The Sniper. This is a story about a psychopath who starts murdering women. It has a score by George Antheil, who, along with Hedy Lamarr is credited as the inventor of spread spectrum, or frequency hopping, technology. Antheil’s film music, as opposed to his avant garde productions, is lush, romantic, and approachable. The story, however, is spoiled by preaching about how the laws concerning insanity and the treatment of the criminally insane need to be rewritten.

The Lineup. An interesting story involving smuggling and murder. More of a police procedural than anything else.

5 Against The House. This is graced by the presence of Kim Novak, one of my favorite blondes from the 50s, and the only one still with us. The plot revolves around 4 college boys who visit Harold’s casino in Reno. The rich kid, a reputed brainiac, has come up with a system to break the bank. Now anyone with an ounce of brains knows that systems don’t work, and that the house percentage will always grind the sucker down so that they can’t win. Bright boy, however, doesn’t know this, and college and law school haven’t attempted to teach it to him. A robbery takes place, and a cop says that Harold’s can’t be robbed. Bright boy gets to thinking, and comes up with the perfect plan. Now this is where I have a problem, and its the problem that I see with the people who drank Kool-Aid at Jonestown, or blow themselves up at Tel Aviv pizzarias. If it’s such a great idea, why doesn’t the bozo fixing the Kool-Aid, or handing out the explosives do it himself.** None of the other bright boys says, “Hey, your system to break the bank didn’t work, why should we believe that your plan to rob it will work?” The plot, naturally, involves split second timing. For some reason a key element involves, believe it or not, public transportation. I’ve got no experience to work with here, but do real criminals ever plan things in as much detail as they do in caper movies?

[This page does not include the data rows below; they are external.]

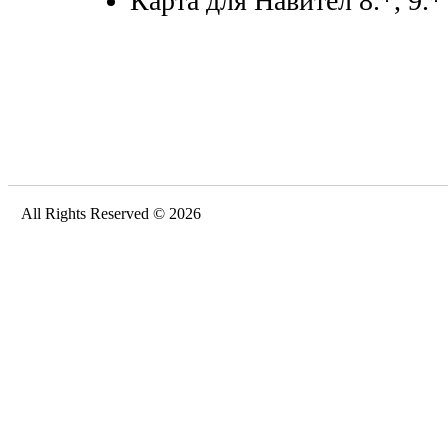
Карта для Навител 8.*, 9.*
All Rights Reserved © 2026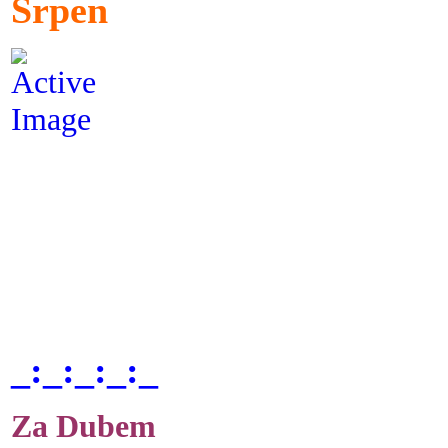
Srpen
_:_:_:_:_
Za Dubem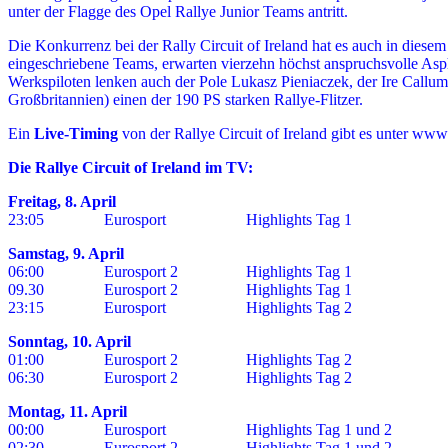
unter der Flagge des Opel Rallye Junior Teams antritt.
Die Konkurrenz bei der Rally Circuit of Ireland hat es auch in die
eingeschriebene Teams, erwarten vierzehn höchst anspruchsvolle As
Werkspiloten lenken auch der Pole Lukasz Pieniaczek, der Ire Callu
Großbritannien) einen der 190 PS starken Rallye-Flitzer.
Ein
Live-Timing
von der Rallye Circuit of Ireland gibt es unter ww
Die Rallye Circuit of Ireland im TV:
Freitag, 8. April
23:05 Eurosport Highlights Tag 1
Samstag, 9. April
06:00 Eurosport 2 Highlights Tag 1
09.30 Eurosport 2 Highlights Tag 1
23:15 Eurosport Highlights Tag 2
Sonntag, 10. April
01:00 Eurosport 2 Highlights Tag 2
06:30 Eurosport 2 Highlights Tag 2
Montag, 11. April
00:00 Eurosport Highlights Tag 1 und 2
02:30 Eurosport 2 Highlights Tag 1 und 2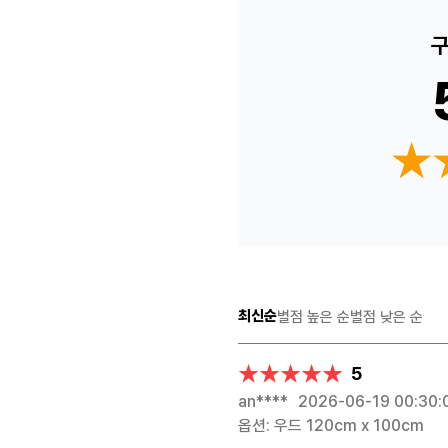
구
★
★
최신순
별점 높은 순
별점 낮은 순
★★★★★
★★★★★
5
an****
2026-06-19 00:30:
옵션: 우드 120cm x 100cm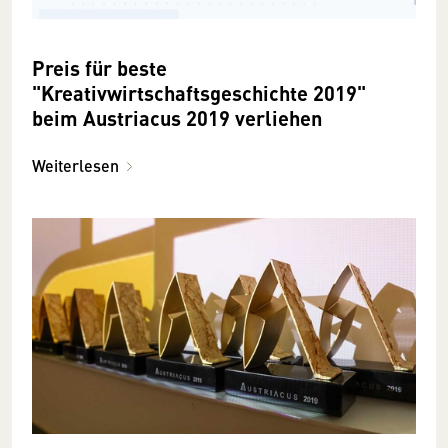
Preis für beste
"Kreativwirtschaftsgeschichte 2019"
beim Austriacus 2019 verliehen
Weiterlesen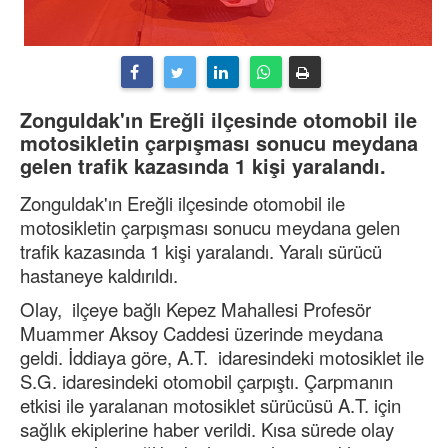
Zonguldak'ın Ereğli ilçesinde otomobil ile
motosikletin çarpışması sonucu meydana
gelen trafik kazasında 1 kişi yaralandı.
Zonguldak'ın Ereğli ilçesinde otomobil ile
motosikletin çarpışması sonucu meydana gelen
trafik kazasında 1 kişi yaralandı. Yaralı sürücü
hastaneye kaldırıldı.
Olay, ilçeye bağlı Kepez Mahallesi Profesör
Muammer Aksoy Caddesi üzerinde meydana
geldi. İddiaya göre, A.T. idaresindeki motosiklet ile
S.G. idaresindeki otomobil çarpıştı. Çarpmanın
etkisi ile yaralanan motosiklet sürücüsü A.T. için
sağlık ekiplerine haber verildi. Kısa sürede olay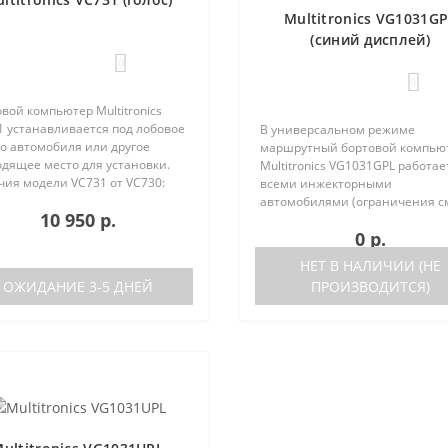
Multitronics VG1031G
(синий дисплей)
0
0
вой компьютер Multitronics
1 устанавливается под лобовое
В универсальном режиме
о автомобиля или другое
маршрутный бортовой компью
одящее место для установки.
Multitronics VG1031GPL работае
чия модели VC731 от VC730:
всеми инжекторными
ствие голосового синтезатора
автомобилями (ограничения с
10 950 р.
ль VC730 без голоса)
ниже). Маршрутный бортовой
0 р.
ствие ..
компьютер поддерживает бол
число оригинальных протокол
НЕТ В НАЛИЧИИ (НЕ
иномарок. Отличия р..
ОЖИДАНИЕ 3-5 ДНЕЙ
ПРОИЗВОДИТСЯ)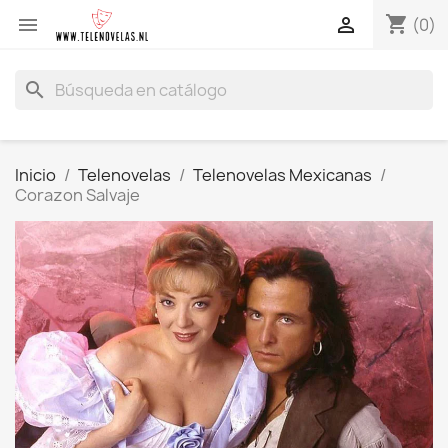
shopping_cart


(0)
search
Inicio
Telenovelas
Telenovelas Mexicanas
Corazon Salvaje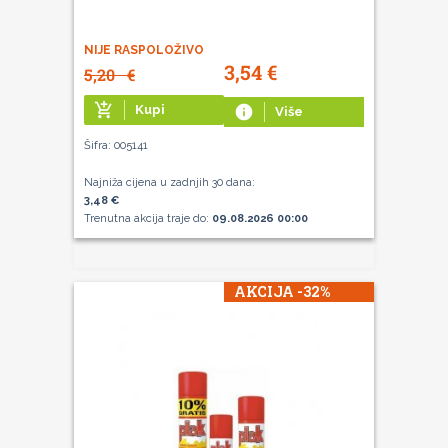
NIJE RASPOLOŽIVO
3,54
€
5,20
€
add_shopping_cart
Kupi
info
Više
Šifra: 005141
Najniža cijena u zadnjih 30 dana:
3,48 €
Trenutna akcija traje do:
09.08.2026 00:00
AKCIJA -32%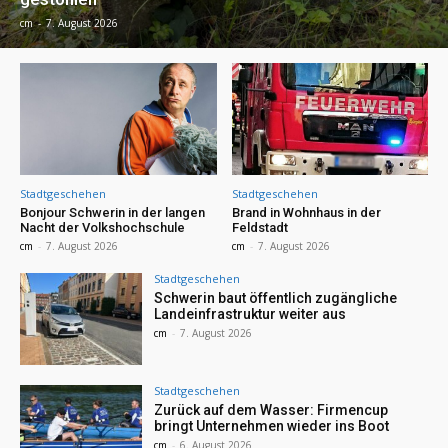
cm
-
7. August 2026
Stadtgeschehen
Stadtgeschehen
Bonjour Schwerin in der langen
Brand in Wohnhaus in der
Nacht der Volkshochschule
Feldstadt
cm
-
7. August 2026
cm
-
7. August 2026
Stadtgeschehen
Schwerin baut öffentlich zugängliche
Landeinfrastruktur weiter aus
cm
-
7. August 2026
Stadtgeschehen
Zurück auf dem Wasser: Firmencup
bringt Unternehmen wieder ins Boot
cm
-
6. August 2026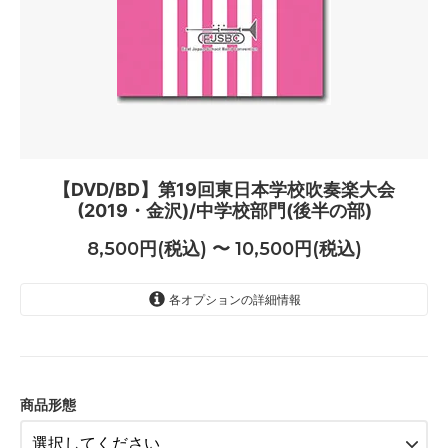
【DVD/BD】第19回東日本学校吹奏楽大会
(2019・金沢)/中学校部門(後半の部)
8,500円(税込) 〜 10,500円(税込)
各オプションの詳細情報
DVD（8500円）
8,500円(税込)
ブルーレイ（10500円）
10,500円(税込)
商品形態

Murder by Contract. Martin Scorsese loves this film, so if your taste is the same as his, you might too. It has some good points. Vince Edwards gives a convincing performance as a cold blooded killer. His portrayal of the character’s gradual breakup is good. I would have preferred a different ending though, one that would be even bleaker.

The films are to some extent marred by our current expectations with regard to criminal procedure, CSI, and all of that sort of thing. I’ve gotten so used to using my cell phone that it seems strange when characters have to look for pay phones while on the road. If you can get past the datedness of some of the flicks they’re worth seeing at least once. The Big Heat is worth repeat viewings.

*Yes, I know about John Wayne, and the fact that he didn’t serve. I’ve discussed this elsewhere. Most of the vets apparently didn’t mind that he didn’t serve. Gary Wills holds it against him, but then Gary Wills never served either.
** Just for the record, I know that Jim Jones drank the Kool-Aid, but if suicide bombing is such a great idea, why didn’t Arafat, or Osama blow themselves up rather than seducing others into doing so.